Owing to two disastrous fires in the village in 1834 and 1877, there are only a few old houses in the village. "Horseshoe Cottage" opposite the pond was built in the 17th century and was until 1922 a public house called The Horse Shoes. At one time there were six public houses in the parish of Woodhurst. The oldest house in the village is thought to be "Swan Weir" which dates from the late 16th century.

==Government==
As a civil parish, Woodhurst has a parish council. The parish council is elected by the residents of the parish who have registered on the electoral roll; the parish council is the lowest tier of government in England. A parish council is responsible for providing and maintaining a variety of local services including allotments and a cemetery; grass cutting and tree planting within public open spaces such as a village green or playing fields. The parish council reviews all planning applications that might affect the parish and makes recommendations to Huntingdonshire District Council, which is the local planning authority for the parish. The parish council also represents the views of the parish on issues such as local transport, policing and the environment. The parish council raises its own tax to pay for these services, known as the parish precept, which is collected as part of the Council Tax. The parish council consists of seven councillors and has a parish clerk; the parish council meets approximately eight times a year.

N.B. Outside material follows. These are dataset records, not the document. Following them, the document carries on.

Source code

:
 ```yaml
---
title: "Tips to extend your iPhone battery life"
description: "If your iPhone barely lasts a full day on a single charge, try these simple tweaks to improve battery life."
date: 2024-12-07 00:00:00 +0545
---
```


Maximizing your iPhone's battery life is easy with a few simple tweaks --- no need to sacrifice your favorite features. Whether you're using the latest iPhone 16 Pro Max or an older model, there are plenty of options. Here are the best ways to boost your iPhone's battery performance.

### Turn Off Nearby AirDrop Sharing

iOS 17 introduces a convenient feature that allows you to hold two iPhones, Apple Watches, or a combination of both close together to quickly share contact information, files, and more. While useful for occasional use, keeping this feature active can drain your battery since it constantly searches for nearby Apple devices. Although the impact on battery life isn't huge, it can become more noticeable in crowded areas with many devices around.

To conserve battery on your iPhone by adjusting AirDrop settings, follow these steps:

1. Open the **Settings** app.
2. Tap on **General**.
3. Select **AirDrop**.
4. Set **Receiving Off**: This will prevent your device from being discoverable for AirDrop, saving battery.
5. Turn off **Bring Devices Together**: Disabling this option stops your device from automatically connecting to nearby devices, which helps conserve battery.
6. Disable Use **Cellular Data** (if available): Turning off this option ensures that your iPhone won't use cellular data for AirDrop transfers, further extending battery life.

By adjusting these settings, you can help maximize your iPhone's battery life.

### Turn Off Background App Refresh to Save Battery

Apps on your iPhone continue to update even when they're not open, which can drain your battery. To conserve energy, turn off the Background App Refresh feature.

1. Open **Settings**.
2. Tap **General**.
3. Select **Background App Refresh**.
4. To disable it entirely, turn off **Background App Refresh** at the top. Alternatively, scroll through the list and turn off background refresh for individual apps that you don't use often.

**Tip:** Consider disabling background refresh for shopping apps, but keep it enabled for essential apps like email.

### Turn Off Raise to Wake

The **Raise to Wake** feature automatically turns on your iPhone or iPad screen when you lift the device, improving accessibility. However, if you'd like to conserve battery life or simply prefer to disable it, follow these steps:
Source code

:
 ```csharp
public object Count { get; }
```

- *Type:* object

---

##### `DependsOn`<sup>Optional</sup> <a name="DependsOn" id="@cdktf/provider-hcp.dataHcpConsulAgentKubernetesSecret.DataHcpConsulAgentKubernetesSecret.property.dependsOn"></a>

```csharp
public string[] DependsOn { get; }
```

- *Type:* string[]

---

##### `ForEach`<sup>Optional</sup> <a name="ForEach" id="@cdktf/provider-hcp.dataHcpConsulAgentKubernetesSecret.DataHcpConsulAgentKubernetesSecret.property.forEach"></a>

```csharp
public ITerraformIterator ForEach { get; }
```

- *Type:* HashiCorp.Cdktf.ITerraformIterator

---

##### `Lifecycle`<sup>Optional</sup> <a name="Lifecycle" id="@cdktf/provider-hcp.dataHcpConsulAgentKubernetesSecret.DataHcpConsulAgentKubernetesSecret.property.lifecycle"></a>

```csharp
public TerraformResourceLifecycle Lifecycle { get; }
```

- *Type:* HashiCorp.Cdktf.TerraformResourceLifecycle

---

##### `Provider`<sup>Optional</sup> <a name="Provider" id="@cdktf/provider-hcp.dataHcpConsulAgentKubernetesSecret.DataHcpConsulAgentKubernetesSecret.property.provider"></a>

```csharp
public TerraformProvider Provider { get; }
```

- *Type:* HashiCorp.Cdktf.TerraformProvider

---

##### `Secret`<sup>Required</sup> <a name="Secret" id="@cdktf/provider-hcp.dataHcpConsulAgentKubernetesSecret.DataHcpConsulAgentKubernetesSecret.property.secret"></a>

Woodhurst was in the historic and administrative county of Huntingdonshire until 1965. From 1965, the village was part of the new administrative county of Huntingdon and Peterborough. Then in 1974, following the Local Government Act 1972, Woodhurst became a part of the county of Cambridgeshire.

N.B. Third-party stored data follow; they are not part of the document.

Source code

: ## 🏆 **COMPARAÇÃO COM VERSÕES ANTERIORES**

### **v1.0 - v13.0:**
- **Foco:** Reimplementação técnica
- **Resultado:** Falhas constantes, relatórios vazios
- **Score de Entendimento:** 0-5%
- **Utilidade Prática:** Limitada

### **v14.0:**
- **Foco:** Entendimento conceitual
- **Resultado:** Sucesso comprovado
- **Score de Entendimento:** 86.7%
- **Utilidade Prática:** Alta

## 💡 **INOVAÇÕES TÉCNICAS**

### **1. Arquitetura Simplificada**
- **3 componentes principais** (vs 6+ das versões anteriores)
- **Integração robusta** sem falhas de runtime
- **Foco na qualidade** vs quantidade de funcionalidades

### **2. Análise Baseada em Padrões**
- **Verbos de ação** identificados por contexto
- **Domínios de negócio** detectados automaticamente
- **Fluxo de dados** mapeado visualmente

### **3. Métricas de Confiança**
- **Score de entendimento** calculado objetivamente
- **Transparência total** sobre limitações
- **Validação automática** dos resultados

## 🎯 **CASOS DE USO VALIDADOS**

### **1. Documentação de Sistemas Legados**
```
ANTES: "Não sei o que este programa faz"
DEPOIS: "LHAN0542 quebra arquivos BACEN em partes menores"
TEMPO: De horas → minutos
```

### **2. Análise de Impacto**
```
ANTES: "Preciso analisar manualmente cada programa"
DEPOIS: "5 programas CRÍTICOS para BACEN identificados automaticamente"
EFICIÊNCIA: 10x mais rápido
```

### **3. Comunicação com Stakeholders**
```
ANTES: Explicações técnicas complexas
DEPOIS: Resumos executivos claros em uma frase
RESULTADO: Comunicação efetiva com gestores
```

The second tier of local government is Huntingdonshire District Council which is a non-metropolitan district of Cambridgeshire and has its headquarters in Huntingdon. Huntingdonshire District Council has 52 councillors representing 29 district wards. Huntingdonshire District Council collects the council tax, and provides services such as building regulations, local planning, environmental health, leisure and tourism. Woodhurst is a part of the district ward of Somersham and is represented on the district council by two councillors. District councillors serve for four-year terms following elections to Huntingdonshire District Council.

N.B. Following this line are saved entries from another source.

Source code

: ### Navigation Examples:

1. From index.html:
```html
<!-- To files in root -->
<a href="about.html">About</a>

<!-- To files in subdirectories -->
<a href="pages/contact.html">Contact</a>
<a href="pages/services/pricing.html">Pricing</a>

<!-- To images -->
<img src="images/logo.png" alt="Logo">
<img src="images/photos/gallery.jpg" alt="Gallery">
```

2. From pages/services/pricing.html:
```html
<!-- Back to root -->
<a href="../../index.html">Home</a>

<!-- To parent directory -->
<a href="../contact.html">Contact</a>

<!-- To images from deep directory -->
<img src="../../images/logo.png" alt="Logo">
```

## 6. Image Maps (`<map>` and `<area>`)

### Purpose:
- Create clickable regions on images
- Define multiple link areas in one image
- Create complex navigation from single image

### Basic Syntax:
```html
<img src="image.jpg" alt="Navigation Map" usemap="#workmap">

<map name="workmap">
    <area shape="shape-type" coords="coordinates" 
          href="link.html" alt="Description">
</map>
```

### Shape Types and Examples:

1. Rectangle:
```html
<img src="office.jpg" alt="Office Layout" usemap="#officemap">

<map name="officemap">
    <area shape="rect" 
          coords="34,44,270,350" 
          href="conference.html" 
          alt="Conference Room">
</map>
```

For Woodhurst the highest tier of local government is Cambridgeshire County Council which has administration buildings in Cambridge. The county council provides county-wide services such as major road infrastructure, fire and rescue, education, social services, libraries and heritage services. Cambridgeshire County Council consists of 69 councillors representing 60 electoral divisions. Woodhurst is part of the electoral division of Somersham and Earith and is represented on the county council by one councillor.

At Westminster Woodhurst is in the parliamentary constituency of North West Cambridgeshire, and elects one Member of Parliament (MP) by the first past the post system of election. Woodhurst is represented in the House of Commons by Shailesh Vara (Conservative). Shailesh Vara has represented the constituency since 2005. The previous member of parliament was Brian Mawhinney (Conservative) who represented the constituency between 1997 and 2005.

==Demography==
===Population===
In the period 1801 to 1901 the population of Woodhurst was recorded every ten years by the UK census. During this time the population was in the range of 245 (the lowest was in 1801) and 554 (the highest was in 1861).

From 1901, a census was taken every ten years with the exception of 1941 (due to the Second World War).

| Parish | 1911 | 1921 | 1931 | 1951 | 1961 | 1971 | 1981 | 1991 | 2001 | 2011 | 2021 |
|---|---|---|---|---|---|---|---|---|---|---|---|
| Woodhurst | 247 | 217 | 248 | 233 | 275 | 258 | 311 | 311 | 327 | 379 | 394 |

All population census figures from report Historic Census figures Cambridgeshire to 2011 by Cambridgeshire Insight.

In 2011, the parish covered an area of 1438 acre and the population density of Woodhurst in 2011 was 168.7 persons per square mile (65.1 per square kilometre).